Pas de bureau politique, aucune structure, jamais de votes internes et pas de membres, sauf un, Geert Wilders. Celui qui, depuis 2006, a octroyé les postes, décidé des orientations, et parlé, toujours seul, au nom de son Parti pour la liberté (PVV). Au fil des années, il a asséné des formules brutales qui ont assuré le succès de sa formation d’extrême droite, jusqu’à en faire, en 2023, la plus populaire des Pays-Bas. Il a prononcé des diatribes contre le Coran, qu’il assimile à Mein Kampf ; dénoncé la « racaille » ; promis de « s’occuper » des Marocains ; brandi la peur du « tsunami » d’immigrés pour un pays risquant de devenir « une province du Super Etat islamique Eurabia », etc.
La formation du député néerlandais est et restera un objet politique non identifié, dont le fonctionnement autocratique aura évité pendant deux décennies ce qui guette, et parfois détruit, les formations extrémistes : les rivalités internes et les querelles d’ego. Le 20 janvier, à la surprise générale et à celle d’un Geert Wilders évoquant « un jour noir », sept des 26 membres de son groupe parlementaire ont haussé le ton, avant de faire sécession. Emmenés par Gidi Markuszower, un ancien et fidèle compagnon du dirigeant populiste, ces élus ont invoqué, pour justifier leur départ, le manque de démocratie interne et la présence trop rare de M. Wilders lors de la campagne des législatives d’octobre 2025.
L’événement renvoie le PVV au quatrième rang de formations représentées à la Chambre des députés. Les séditieux ajoutaient que la participation du PVV au pouvoir, au sein de la coalition sortante, ne lui avait pas permis d’atteindre ses objectifs. Ce gouvernement, une alliance de centristes, de libéraux et d’un parti paysan avec l’extrême droite, n’aura tenu que de juillet 2024 à juin 2025.

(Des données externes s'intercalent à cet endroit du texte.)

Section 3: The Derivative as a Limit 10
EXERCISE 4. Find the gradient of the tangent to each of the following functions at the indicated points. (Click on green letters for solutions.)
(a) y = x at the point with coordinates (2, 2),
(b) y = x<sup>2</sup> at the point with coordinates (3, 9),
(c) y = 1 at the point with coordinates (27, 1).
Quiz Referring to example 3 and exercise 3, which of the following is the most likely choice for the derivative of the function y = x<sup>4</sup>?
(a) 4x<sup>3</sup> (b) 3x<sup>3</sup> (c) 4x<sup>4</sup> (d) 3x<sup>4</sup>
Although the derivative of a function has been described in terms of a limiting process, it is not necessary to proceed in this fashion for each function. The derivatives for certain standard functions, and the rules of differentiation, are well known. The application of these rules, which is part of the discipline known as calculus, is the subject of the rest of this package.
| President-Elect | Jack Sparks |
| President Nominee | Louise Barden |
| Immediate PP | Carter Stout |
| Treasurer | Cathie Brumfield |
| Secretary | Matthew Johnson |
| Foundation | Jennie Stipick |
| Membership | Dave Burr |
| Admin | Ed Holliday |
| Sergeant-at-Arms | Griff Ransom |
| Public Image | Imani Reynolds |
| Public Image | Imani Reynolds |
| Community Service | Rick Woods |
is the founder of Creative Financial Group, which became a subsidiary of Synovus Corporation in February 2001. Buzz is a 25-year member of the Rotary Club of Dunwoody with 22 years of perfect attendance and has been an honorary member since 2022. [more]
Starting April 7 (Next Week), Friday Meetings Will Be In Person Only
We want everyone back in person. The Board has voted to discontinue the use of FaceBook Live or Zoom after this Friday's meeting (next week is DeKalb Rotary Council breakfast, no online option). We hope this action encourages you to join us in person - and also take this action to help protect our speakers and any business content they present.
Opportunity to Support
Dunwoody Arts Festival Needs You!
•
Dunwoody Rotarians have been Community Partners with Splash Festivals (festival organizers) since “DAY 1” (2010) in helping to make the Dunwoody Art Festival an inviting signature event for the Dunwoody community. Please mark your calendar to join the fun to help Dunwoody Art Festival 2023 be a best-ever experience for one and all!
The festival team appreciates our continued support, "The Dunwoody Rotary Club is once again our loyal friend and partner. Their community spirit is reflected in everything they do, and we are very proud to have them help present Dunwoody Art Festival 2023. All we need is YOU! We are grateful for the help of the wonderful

Les promesses sociales, non tenues, de M. Wilders visaient notamment à augmenter le pouvoir d’achat et à réduire le coût des soins de santé. Il a aussi partiellement échoué à faire appliquer « la politique le plus stricte » en matière d’immigration pourtant gérée par une de ses fidèles, Marjolein Faber. Cette adepte des lois d’urgence, des contrôles aux frontières et de la fermeture des mosquées et des centres pour demandeurs d’asile, ne sera parvenue qu’à polariser un peu plus une société agitée depuis un quart de siècle par des débats sur la politique de l’asile et l’identité du pays.